WHAT IS EXPECTED ▸
Set out every line of the records below as a Markdown table with the columns Row and Line, numbering the lines in order and skipping any blank ones. Leave the pictures out.

SUPPLIED DATA ▸
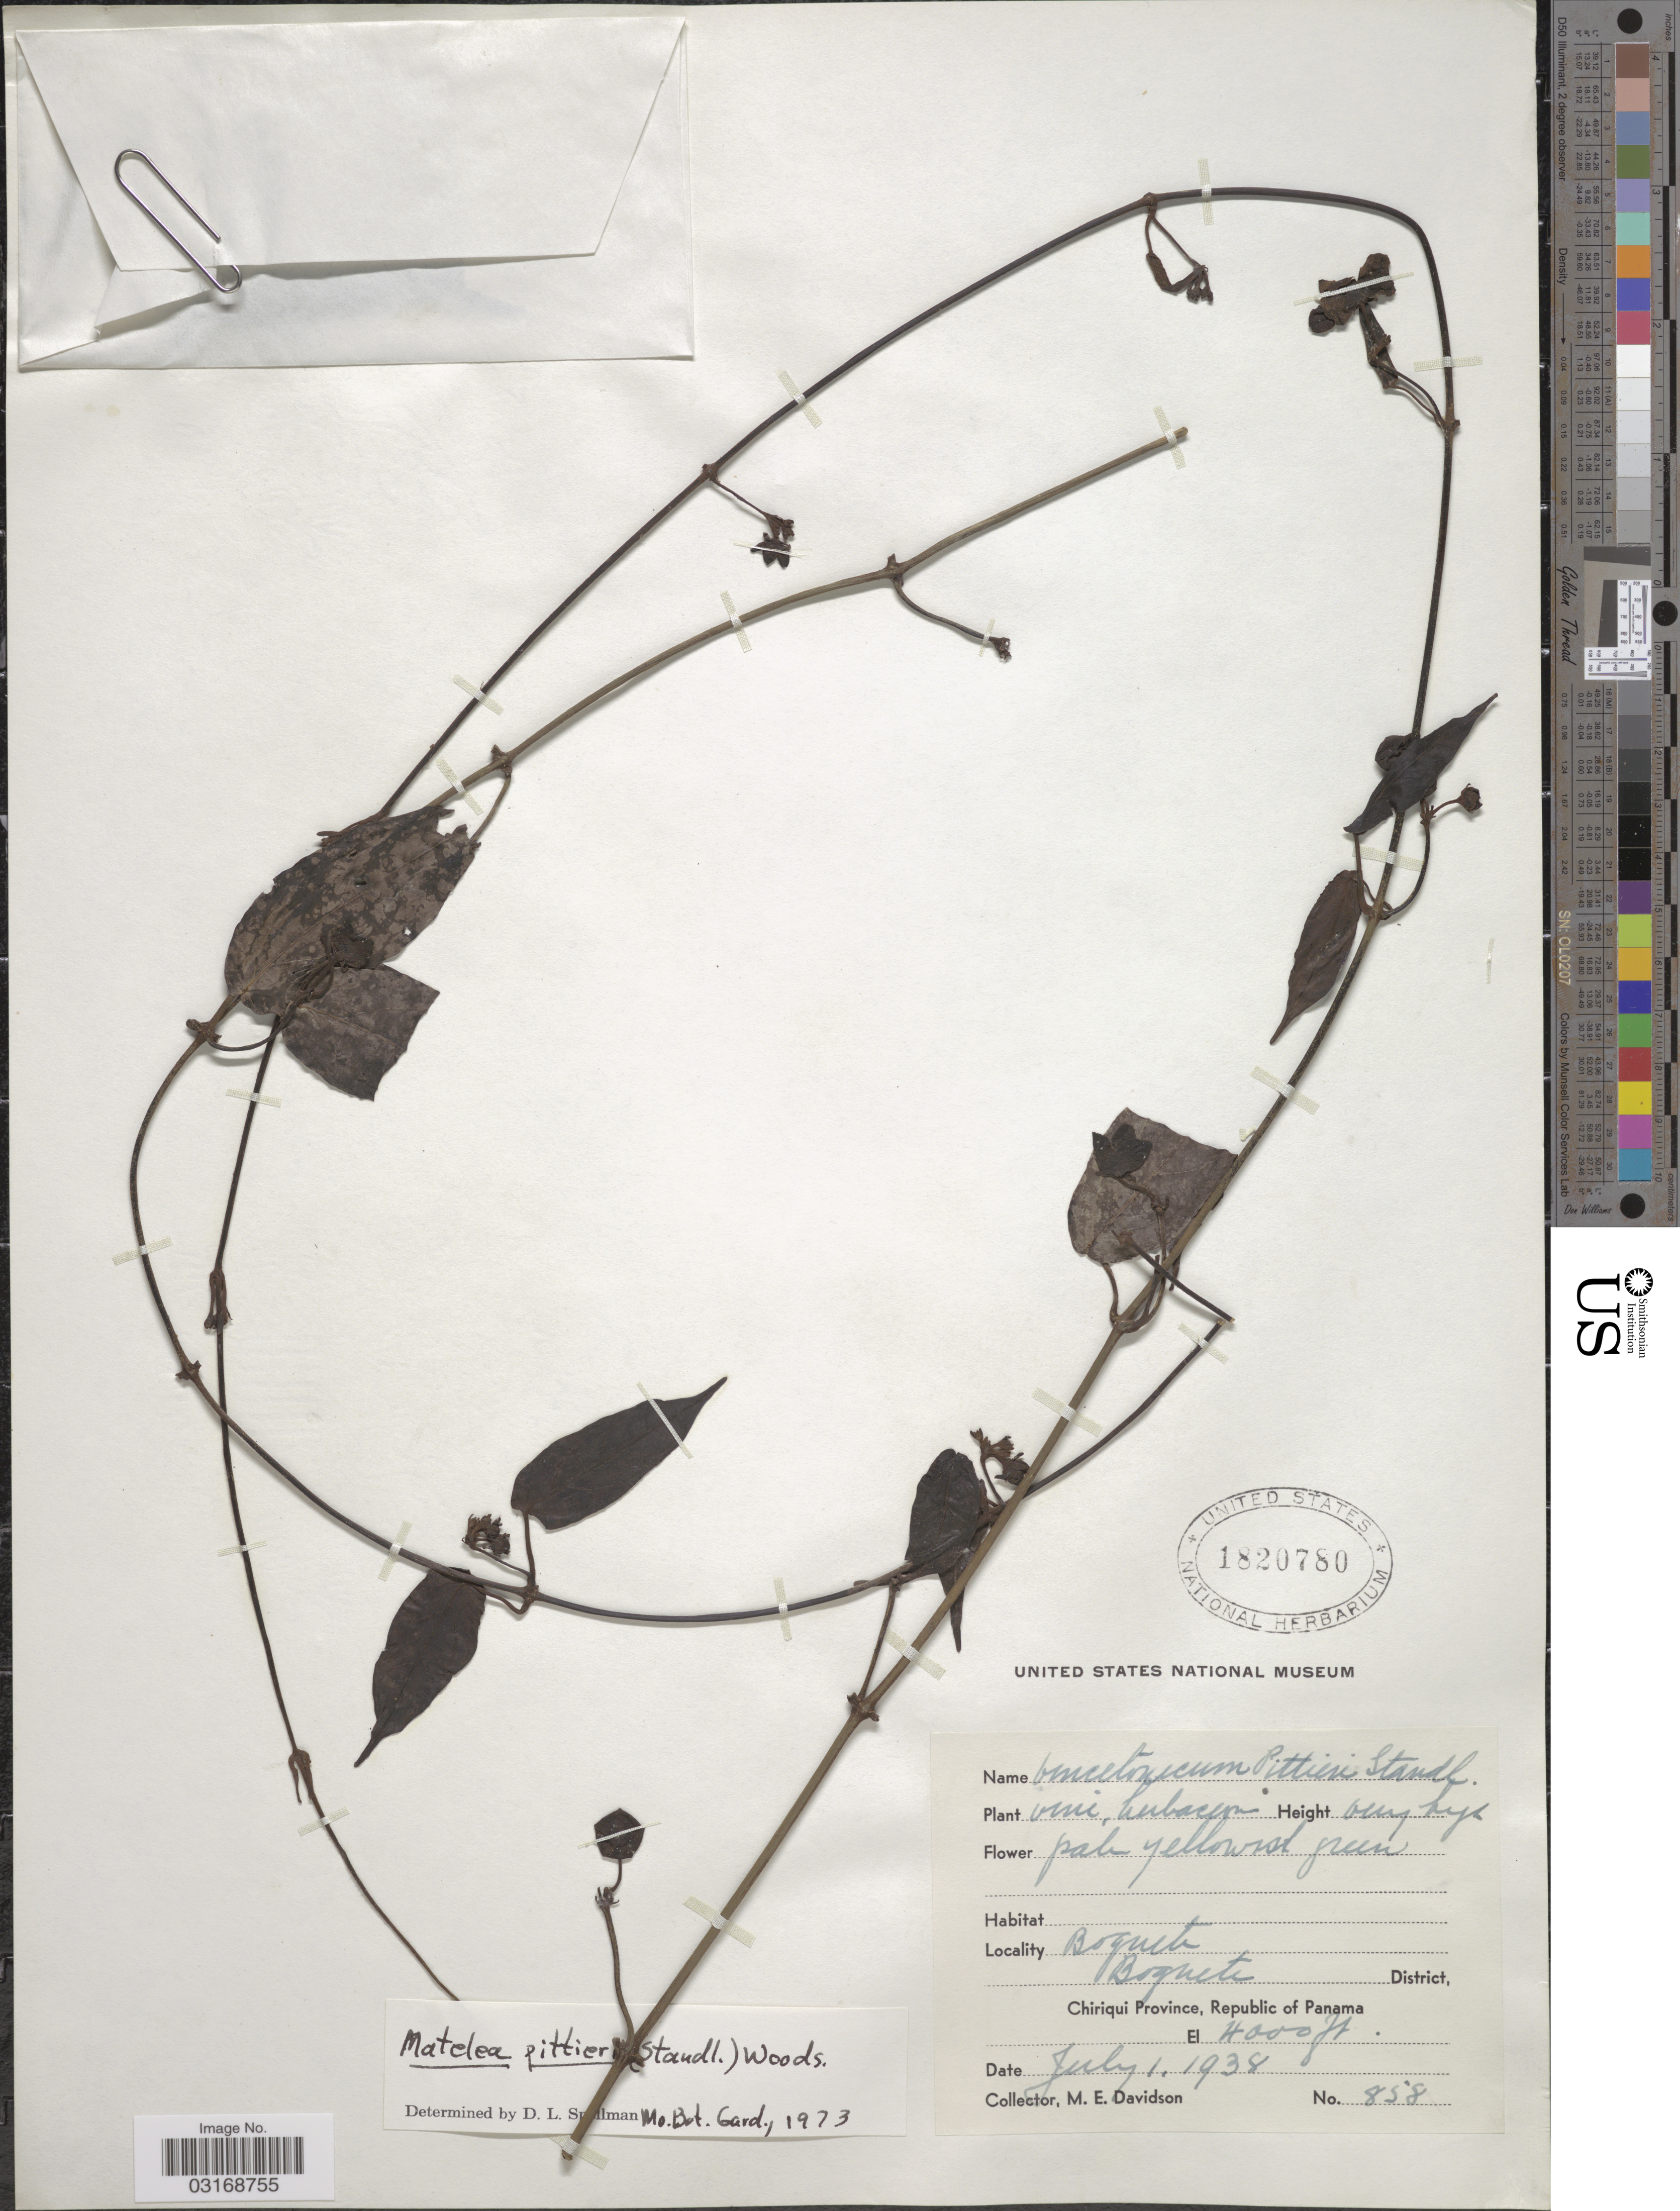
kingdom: Plantae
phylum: Tracheophyta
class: Magnoliopsida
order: Gentianales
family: Apocynaceae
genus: Matelea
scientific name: Matelea pittieri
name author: (Standl.) Woodson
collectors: M. E. Davidson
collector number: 858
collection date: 1938-07-01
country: Panama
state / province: Chiriqui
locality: Boquete. Boquete District, Chiriqui Province, Republic of Panama.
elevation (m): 1219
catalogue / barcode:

SOLUTION FOR THIS EXERCISE ▸
| Row | Line |
|---|---|
| 1 | kingdom: Plantae |
| 2 | phylum: Tracheophyta |
| 3 | class: Magnoliopsida |
| 4 | order: Gentianales |
| 5 | family: Apocynaceae |
| 6 | genus: Matelea |
| 7 | scientific name: Matelea pittieri |
| 8 | name author: (Standl.) Woodson |
| 9 | collectors: M. E. Davidson |
| 10 | collector number: 858 |
| 11 | collection date: 1938-07-01 |
| 12 | country: Panama |
| 13 | state / province: Chiriqui |
| 14 | locality: Boquete. Boquete District, Chiriqui Province, Republic of Panama. |
| 15 | elevation (m): 1219 |
| 16 | catalogue / barcode: |